You are viewing a plain text version of this content. The canonical link for it is here.
Posted to user@flink.apache.org by geoff halmo <ge...@gmail.com> on 2018/02/02 17:32:35 UTC

Flink not writing last few elements to disk

Hi Flink community:

I am testing Flink but can't write the final(18 or so elements out to disk)

Setup:
Using NYC yellow taxi from data 2017-09.csv, I sorted the data on
pickup_datetime in bash. I am working in event time.

Skeleton program:
val ds = senv.readFile(input_format, input_path,
FileProcessMode.PROCESS_CONTINUOUSLY, 1000)

ds.flatMap(row => parse(row)
.assignAscendingTimestamps( _.datetime)
.timeWindowAll(Time.hours(1))
.process( new MyProcessAllWIndowFunction() )

* **Data shown**
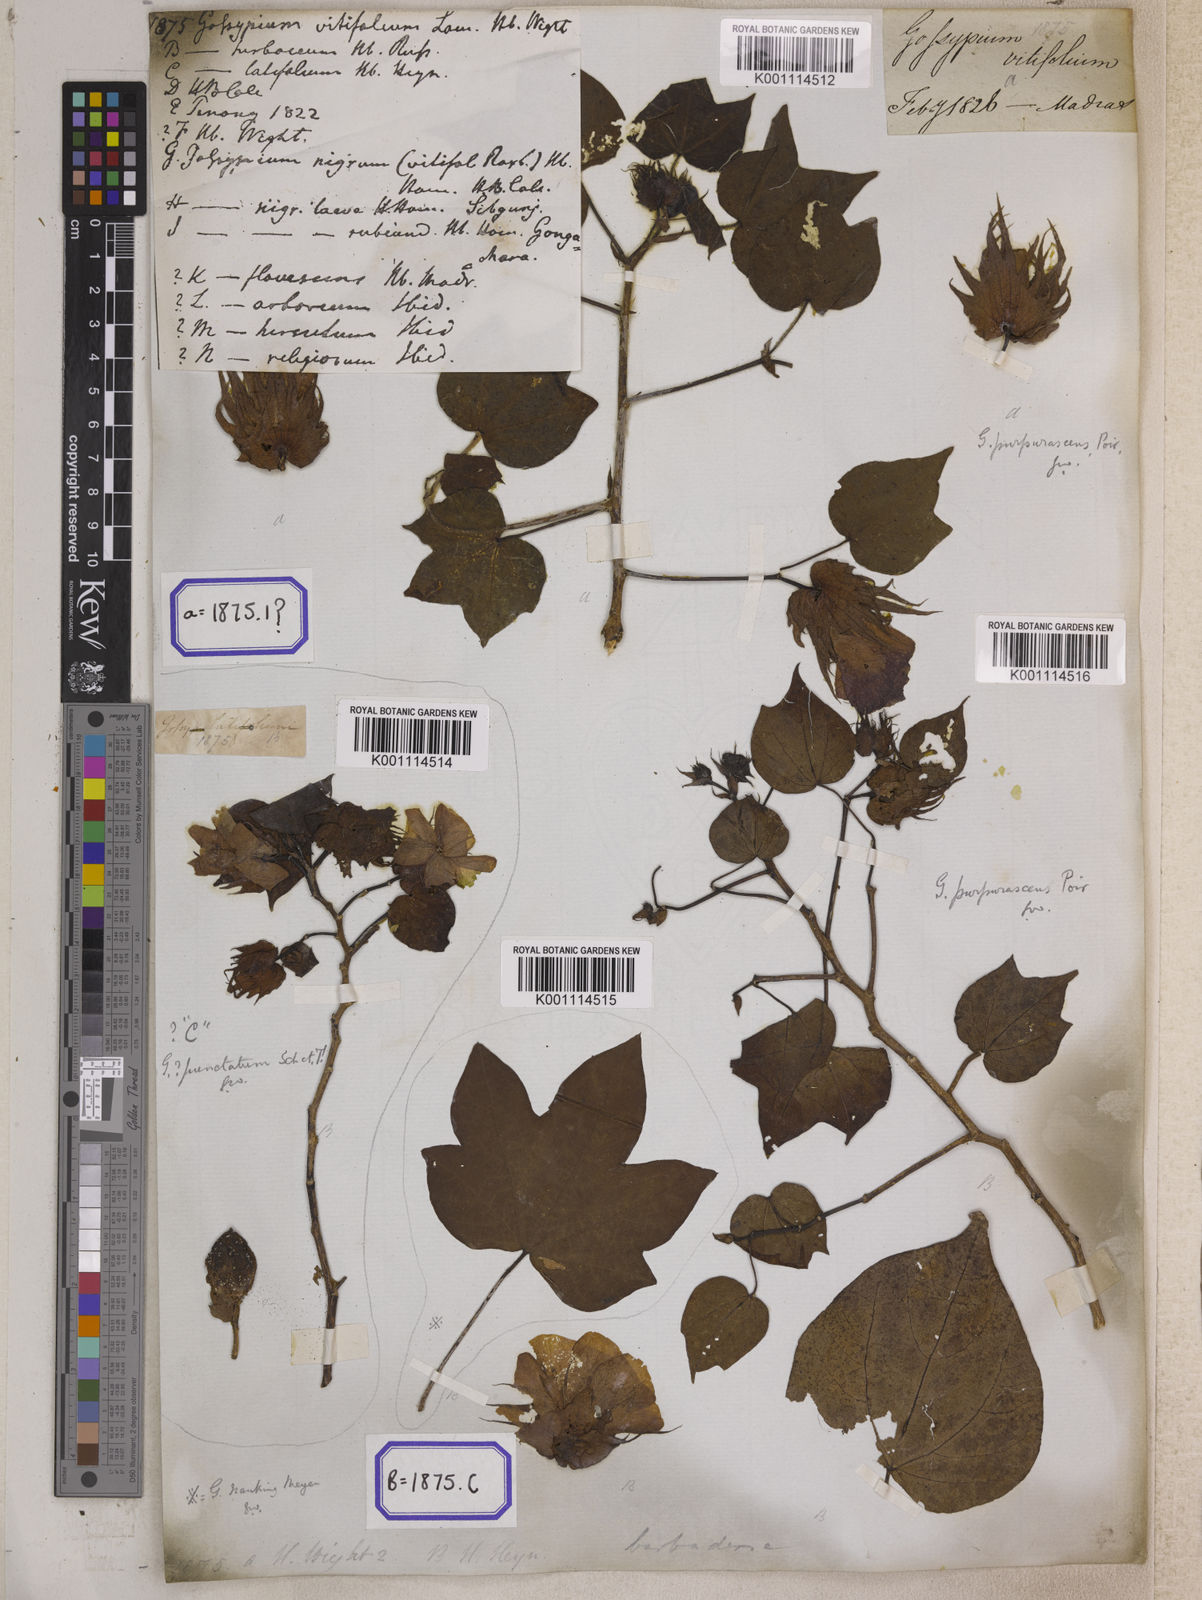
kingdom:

* **Required tasks**
1. From the Flink mailing-list post above, reproduce the passage starting at "I am testing" and ending at "new MyProcessAllWIndowFunction() )".
2. Carry the Flink mailing-list post above further, beginning right after its final line.

* **In response**
1.
I am testing Flink but can't write the final(18 or so elements out to disk)

Setup:
Using NYC yellow taxi from data 2017-09.csv, I sorted the data on
pickup_datetime in bash. I am working in event time.

Skeleton program:
val ds = senv.readFile(input_format, input_path,
FileProcessMode.PROCESS_CONTINUOUSLY, 1000)

ds.flatMap(row => parse(row)
.assignAscendingTimestamps( _.datetime)
.timeWindowAll(Time.hours(1))
.process( new MyProcessAllWIndowFunction() )

2.
.writeCsv

Issue:
The last line is a half line:
tail -n1 output.csv
1506553200000,2017-09-27T:19:00-4:00[user@computer]

When I use .print instead of .writeCsv, the last line on console is
1506826800000,2017-09-30T23:00-400[America/New_York],21353

Re: Flink not writing last few elements to disk

Posted by Piotr Nowojski <pi...@data-artisans.com>.
Hi,

FileProcessMode.PROCESS_CONTINUOUSLY processes the file continuously - the stream will not end. 

Simple `writeAsCsv(…)` on the other hand only flushes the output file on a stream end (see `OutputFormatSinkFunction`).

You can either use `PROCESS_ONCE` mode or use more advanced data sink:
- BucketingSink
- re-use `writeAsCsv(…)` code by extending OutputFormatSinkFunction and implementing `CheckpointedFunction` to flush on snapshots (for at-least-once)
- write your own sink by extending `TwoPhaseCommitSinkFunction` (to support `exactly-once`)

Piotrek

> On 2 Feb 2018, at 18:32, geoff halmo <ge...@gmail.com> wrote:
> 
> Hi Flink community:
> 
> I am testing Flink but can't write the final(18 or so elements out to disk)
> 
> Setup:
> Using NYC yellow taxi from data 2017-09.csv, I sorted the data on
> pickup_datetime in bash. I am working in event time.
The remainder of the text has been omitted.